Die Freien Wähler fordern nach wie vor eine gentechnikfreie Landwirtschaft und fordern ein klares Verbot gentechnischer Verfahren und gentechnisch veränderten Saatguts in der Pflanzenzüchtung und Landwirtschaft. Insbesondere die Aussaat der genveränderten Maissorte Mon 810 sollte nach Auffassung der Freien Wähler laut und nach Ansicht der bayerischen Landwirte und Verbraucher sofort verboten werden. Alle durch das Bundesamt für Verbraucherschutz und Lebensmittelsicherheit erteilten Freisetzungsgenehmigungen müssen zurückgenommen werden. Sicherheitsforschung darf nur in abgeschlossenen Glashäusern erfolgen. Die FW fordern auch ein sofortiges Ende der Sortenversuche mit MON 810 in Bayern, nicht erst 2010.

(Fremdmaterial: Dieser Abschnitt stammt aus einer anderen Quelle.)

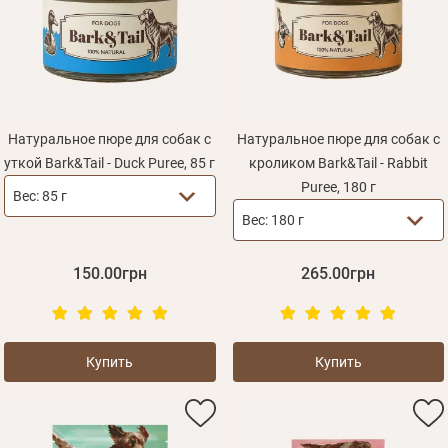
Оплата и доставка
Программа лояльности
О Нас
Оптовым клиентам
Натуральное пюре для собак с
Натуральное пюре для собак с
уткой Bark&Tail - Duck Puree, 85 г
кроликом Bark&Tail - Rabbit
Контакты
Puree, 180 г
Вес:
85 г
+380 (95) 095-00-05
Вес:
180 г
150.00грн
265.00грн
Купить
Купить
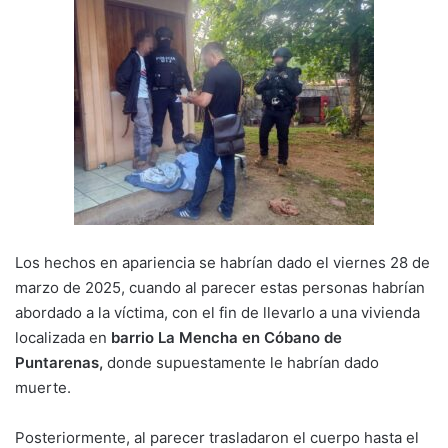
Los hechos en apariencia se habrían dado el viernes 28 de
marzo de 2025, cuando al parecer estas personas habrían
abordado a la víctima, con el fin de llevarlo a una vivienda
localizada en
barrio La Mencha en Cóbano de
Puntarenas,
donde supuestamente le habrían dado
muerte.
Posteriormente, al parecer trasladaron el cuerpo hasta el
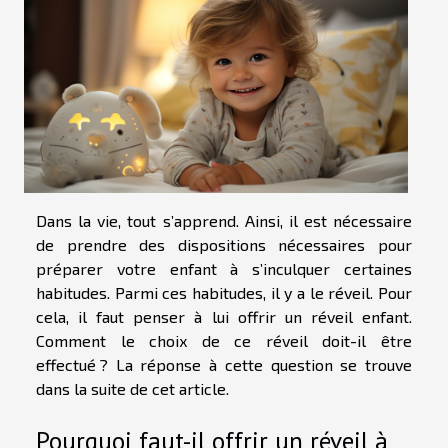
Dans la vie, tout s’apprend. Ainsi, il est nécessaire
de prendre des dispositions nécessaires pour
préparer votre enfant à s’inculquer certaines
habitudes. Parmi ces habitudes, il y a le réveil. Pour
cela, il faut penser à lui offrir un réveil enfant.
Comment le choix de ce réveil doit-il être
effectué ? La réponse à cette question se trouve
dans la suite de cet article.
Pourquoi faut-il offrir un réveil à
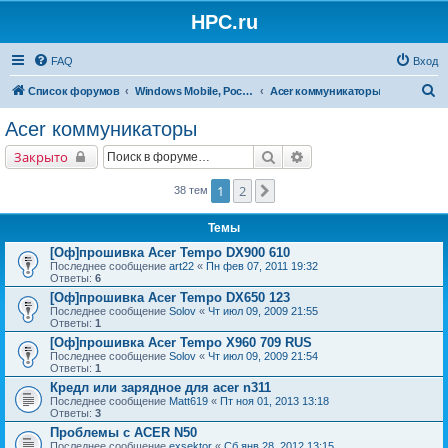
HPC.ru
FAQ
Вход
П
Список форумов
Windows Mobile, Pocket PC, MS Smartphone
Acer коммуникаторы
о
Acer коммуникаторы
и
Поиск
Расширенный поиск
Закрыто
с
к
1
2
След.
38 тем
Темы
[Оф]прошивка Acer Tempo DX900 610
Последнее сообщение
art22
«
Пн фев 07, 2011 19:32
Ответы:
6
[Оф]прошивка Acer Tempo DX650 123
Последнее сообщение
Solov
«
Чт июл 09, 2009 21:55
Ответы:
1
[Оф]прошивка Acer Tempo X960 709 RUS
Последнее сообщение
Solov
«
Чт июл 09, 2009 21:54
Ответы:
1
Кредл или зарядное для acer n311
Последнее сообщение
Matt619
«
Пт ноя 01, 2013 13:18
Ответы:
3
Проблемы с ACER N50
Последнее сообщение
exsektor
«
Сб янв 28, 2012 13:15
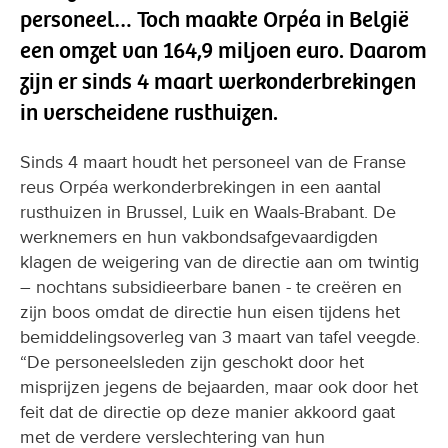
personeel… Toch maakte Orpéa in België
een omzet van 164,9 miljoen euro. Daarom
zijn er sinds 4 maart werkonderbrekingen
in verscheidene rusthuizen.
Sinds 4 maart houdt het personeel van de Franse
reus Orpéa werkonderbrekingen in een aantal
rusthuizen in Brussel, Luik en Waals-Brabant. De
werknemers en hun vakbondsafgevaardigden
klagen de weigering van de directie aan om twintig
– nochtans subsidieerbare banen - te creëren en
zijn boos omdat de directie hun eisen tijdens het
bemiddelingsoverleg van 3 maart van tafel veegde.
“De personeelsleden zijn geschokt door het
misprijzen jegens de bejaarden, maar ook door het
feit dat de directie op deze manier akkoord gaat
met de verdere verslechtering van hun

Die EU-Kommission leitete kürzlich ein Verfahren gegen Österreich ein, um das Vermarktungsverbot für das Saatgut der GVO-Sorte MON 810 zu Fall zubringen. Auch gegen andere EU-Staaten soll ähnlich vorgegangen werden. Deshalb müssen schnellstmöglich die Rechtsgrundlagen geändert werden, damit Bayern selbst über den Anbau von GVO entscheiden kann. Dies sieht auch die gemeinsame Erklärung anlässlich des Regionen-Gipfels zur Gentechnik in Europa vor, die am 01. September 2009 in München stattfand. Der immer weiter voranschreitenden Patentierung von menschlichen und tierischen Genen muss Einhalt geboten werden.
Gemeinsam mit der Fraktion der Freien Wähler werde ich die Thematik weiter aufmerksam beobachten, zu gegebener Zeit erneut entsprechende Anträge stellen und sie wird auch in Zukunft für mich einen wesentlichen Teil meiner parlamentarischen Arbeit bedeuten.